September 24th, 1990
A man accuses author Mort Rainey of stealing one of his story ideas. Rainey, who is going through an ugly divorce, attempts to prove to his accuser that his own story was published first, but all evidence to support his argument begins to disappear, along with the people who might confirm his case.
... I published a novel called Misery, which tried, at least in part, to illustrate the powerful hold fiction can achieve over the reader. I published The Dark Half, where I tried to explore the converse: the powerful hold fiction can achieve over the writer. While that book was between drafts, I started to think that there might be a way to tell both stories at the same time by approaching some of the plot elements of The Dark Half from a totally different angle. Writing, it seems to me, is a secret act--as secret as dreaming--and that was one aspect of this strange and dangerous craft I had never thought about much.
I knew that writers have from time to time revised old works--John Fowles did it with The Magus, and I have done it myself with The Stand--but revision was not what I had in mind. What I wanted to do was to take familar elements and put them together in an entirely new way. This I had tried to to at least once before, restructuring and updating the basic elements of Bram Stoker's Dracula to create 'Salem's Lot, and I was fairly comfortable with the idea.
One day in the late fall of 1987, while these things were tumbling around in my head, I stopped in the laundry room of our house to drop a dirty shirt in the washing machine. Our laundry room is a small, narrow alcove on the second floor. I disposed of the shirt and then stepped over to one of the room's two windows. It was casual curiosity, no more. We'd been living in the same house for eleven or twelve years, but I had never taken a good hard look out this particular window before. The reason is perfectly simple; set at floor level, mostly hidden behind the drier, half blocked by baskets of mending, it's a hard window to look out of.

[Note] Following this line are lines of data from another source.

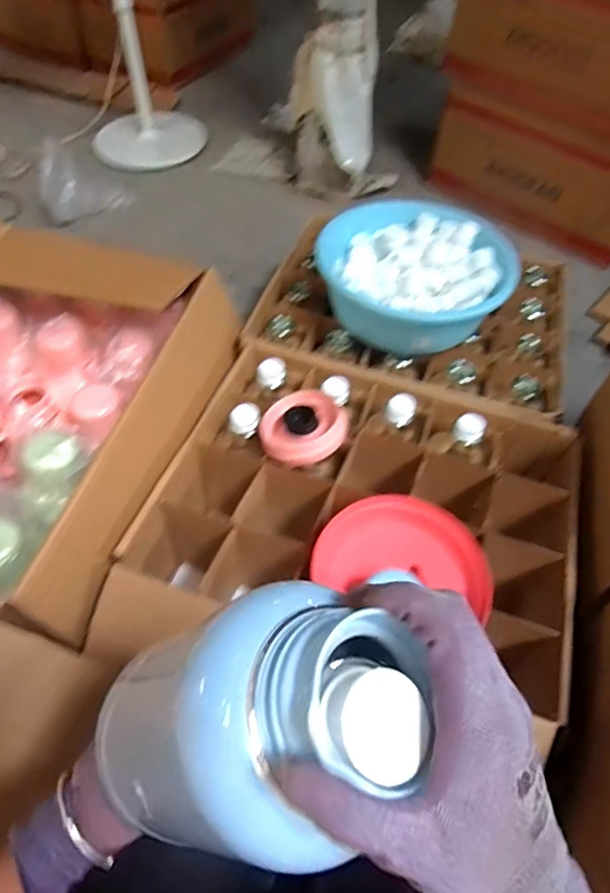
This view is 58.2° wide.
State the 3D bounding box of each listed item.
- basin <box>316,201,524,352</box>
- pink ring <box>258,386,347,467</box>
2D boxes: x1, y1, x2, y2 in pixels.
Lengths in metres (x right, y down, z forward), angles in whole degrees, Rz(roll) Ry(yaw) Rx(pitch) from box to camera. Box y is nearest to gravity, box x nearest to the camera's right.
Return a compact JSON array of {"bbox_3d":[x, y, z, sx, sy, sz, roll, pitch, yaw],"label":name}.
[{"bbox_3d":[0.209,-0.350,1.086,0.342,0.111,0.353,2,53,-2],"label":"basin"},{"bbox_3d":[0.001,-0.031,0.874,0.136,0.026,0.123,15,85,25],"label":"pink ring"}]

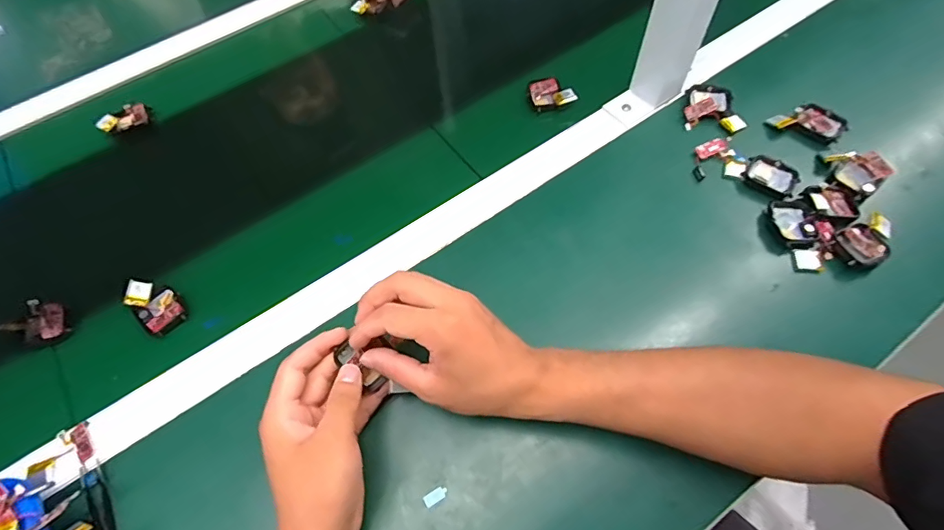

I squeezed in, nevertheless, and looked out. That window looks down on a little brick-paved alcove between the house and the attached sunporch. It's an area I see just about every day . . . but the angle was new. My wife had set half a dozen pots out there, so the plants could take a little of the early-November sun, I suppose, and the result was a charming little garden which only I could see. The phrase which occurred to me was, of course, the title of this story. It seemed to me as good a metaphor as any for what writers--especially writers of fantasy--do with their days and nights. Sitting down at the typewriter or picking up a pencil is a physical act; the spiritual analogue is looking out of an almost forgotten window, a window which offers a common view from an entirely different angle . . . an angle which renders the common extraordinary. The writer's job is to gaze through that window and report on what he sees.
But sometimes windows break. I think that, more than anything else, is the concern of this story: what happens to the wide-eyed observer when the window between reality and unreality breaks and the glass begins to fly?